▸ **WORK INSTRUCTIONS**
For each line below that holds the word "page", make a copy.

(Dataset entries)

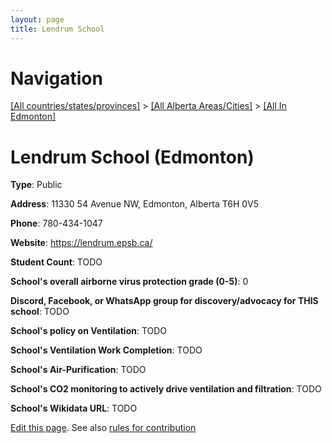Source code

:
 ```yaml
---
layout: page
title: Lendrum School
---
```

# Navigation

[[All countries/states/provinces]](../../..) > [[All Alberta Areas/Cities]](../..) > [[All In Edmonton]](..)

# Lendrum School (Edmonton)

**Type**: Public

**Address**: 11330 54 Avenue NW, Edmonton, Alberta T6H 0V5

**Phone**: 780-434-1047

**Website**: <https://lendrum.epsb.ca/>

**Student Count**: TODO

**School's overall airborne virus protection grade (0-5)**: 0

**Discord, Facebook, or WhatsApp group for discovery/advocacy for THIS school**: TODO

**School's policy on Ventilation**: TODO

**School's Ventilation Work Completion**: TODO

**School's Air-Purification**: TODO

**School's CO2 monitoring to actively drive ventilation and filtration**: TODO

**School's Wikidata URL**: TODO


[Edit this page](https://github.com/ventilate-schools/AB/edit/main/./Edmonton/Lendrum_School.md). See also [rules for contribution](../../../contribution-rules/)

▸ **ANSWER TO THIS EXERCISE**
layout: page
[Edit this page](https://github.com/ventilate-schools/AB/edit/main/./Edmonton/Lendrum_School.md). See also [rules for contribution](../../../contribution-rules/)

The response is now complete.